[PATCH v3 0/3] create sysfs representation of ACPI HMAT

Sat Dec 23 08:46:13 AEDT 2017

On Thu, Dec 21, 2017 at 01:41:15AM +0000, Elliott, Robert (Persistent Memory) wrote:
> 
> 
> > -----Original Message-----
> > From: Linux-nvdimm [mailto:linux-nvdimm-bounces at lists.01.org] On Behalf Of
> > Ross Zwisler
> ...
> > 
> > On Wed, Dec 20, 2017 at 10:19:37AM -0800, Matthew Wilcox wrote:
> ...
> > > initiator is a CPU?  I'd have expected you to expose a memory controller
> > > abstraction rather than re-use storage terminology.
> > 
> > Yea, I agree that at first blush it seems weird.  It turns out that
> > looking at it in sort of a storage initiator/target way is beneficial,
> > though, because it allows us to cut down on the number of data values
> > we need to represent.
> > 
> > For example the SLIT, which doesn't differentiate between initiator and
> > target proximity domains (and thus nodes) always represents a system
> > with N proximity domains using a NxN distance table.  This makes sense
> > if every node contains both CPUs and memory.
> > 
> > With the introduction of the HMAT, though, we can have memory-only
> > initiator nodes and we can explicitly associate them with their local 
> > CPU.  This is necessary so that we can separate memory with different
> > performance characteristics (HBM vs normal memory vs persistent memory,
> > for example) that are all attached to the same CPU.
> > 
> > So, say we now have a system with 4 CPUs, and each of those CPUs has 3
> > different types of memory attached to it.  We now have 16 total proximity
> > domains, 4 CPU and 12 memory.
> 
> The CPU cores that make up a node can have performance restrictions of
> their own; for example, they might max out at 10 GB/s even though the
> memory controller supports 120 GB/s (meaning you need to use 12 cores
> on the node to fully exercise memory).  It'd be helpful to report this,
> so software can decide how many cores to use for bandwidth-intensive work.
> 
> > If we represent this with the SLIT we end up with a 16 X 16 distance table
> > (256 entries), most of which don't matter because they are memory-to-
> > memory distances which don't make sense.
> > 
> > In the HMAT, though, we separate out the initiators and the targets and
> > put them into separate lists.  (See 5.2.27.4 System Locality Latency and
> > Bandwidth Information Structure in ACPI 6.2 for details.)  So, this same
> > config in the HMAT only has 4*12=48 performance values of each type, all
> > of which convey meaningful information.
> > 
> > The HMAT indeed even uses the storage "initiator" and "target"
> > terminology. :)
> 
> Centralized DMA engines (e.g., as used by the "DMA based blk-mq pmem
> driver") have performance differences too.  A CPU might include
> CPU cores that reach 10 GB/s, DMA engines that reach 60 GB/s, and
> memory controllers that reach 120 GB/s.  I guess these would be
> represented as extra initiators on the node?

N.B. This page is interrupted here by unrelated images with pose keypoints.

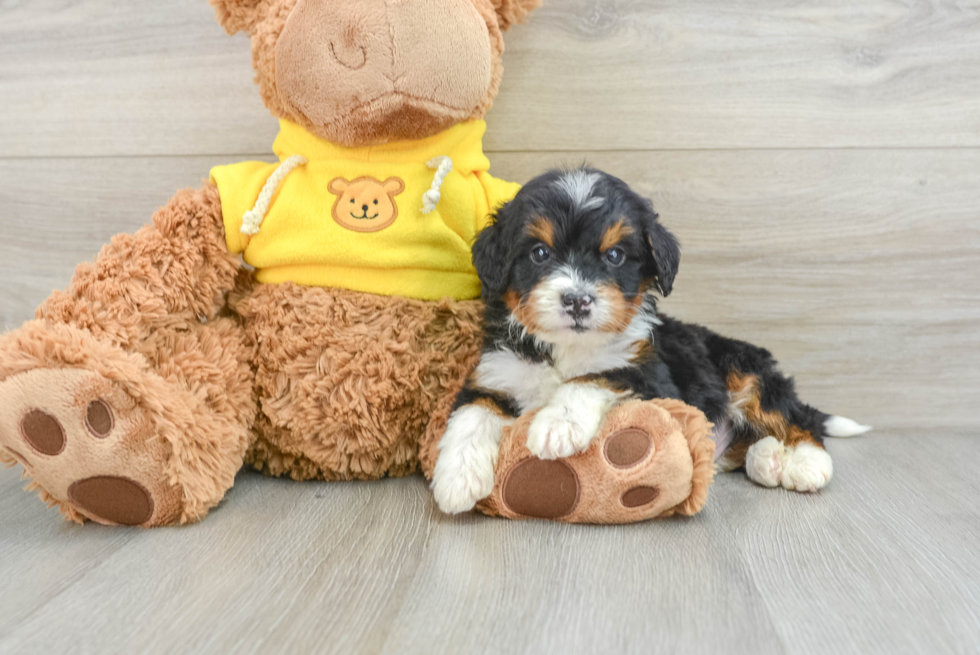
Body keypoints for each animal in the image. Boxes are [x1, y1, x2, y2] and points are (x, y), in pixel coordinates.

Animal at [432, 167, 868, 516]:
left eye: (614, 256)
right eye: (539, 253)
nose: (577, 301)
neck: (565, 348)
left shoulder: (650, 374)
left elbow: (593, 377)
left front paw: (557, 425)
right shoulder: (497, 372)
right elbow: (471, 413)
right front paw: (456, 478)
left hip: (744, 371)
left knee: (797, 419)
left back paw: (805, 463)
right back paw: (767, 459)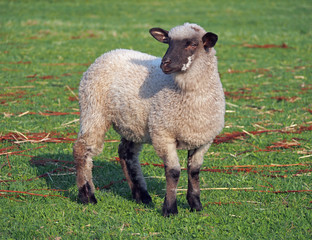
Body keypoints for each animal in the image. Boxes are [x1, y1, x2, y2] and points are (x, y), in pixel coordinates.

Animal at [73, 22, 224, 217]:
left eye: (192, 44)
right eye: (168, 42)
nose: (165, 63)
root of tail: (110, 53)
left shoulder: (203, 139)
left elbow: (194, 171)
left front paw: (196, 205)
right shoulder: (163, 135)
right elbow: (173, 172)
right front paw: (170, 209)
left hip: (132, 123)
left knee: (126, 153)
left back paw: (141, 195)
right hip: (93, 110)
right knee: (82, 149)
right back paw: (87, 196)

For both of your comments I think all of this comes down to how you want to
represent your platform in the HMAT.  The sysfs representation just shows you
what is in the HMAT.

Each initiator node is just a single NUMA node (think of it as a NUMA node
which has the characteristic that it can initiate memory requests), so I don't
think there is a way to have "extra initiators on the node".  I think what
you're talking about is separating the DMA engines and CPU cores into separate
NUMA nodes, both of which are initiators.  I think this is probably fine as it
conveys useful info.

I don't think the HMAT has a concept of increasing bandwidth for number of CPU
cores used - it just has a single bandwidth number (well, one for read and one
for write) per initiator/target pair.  I don't think we want to add this,
either - the HMAT is already very complex.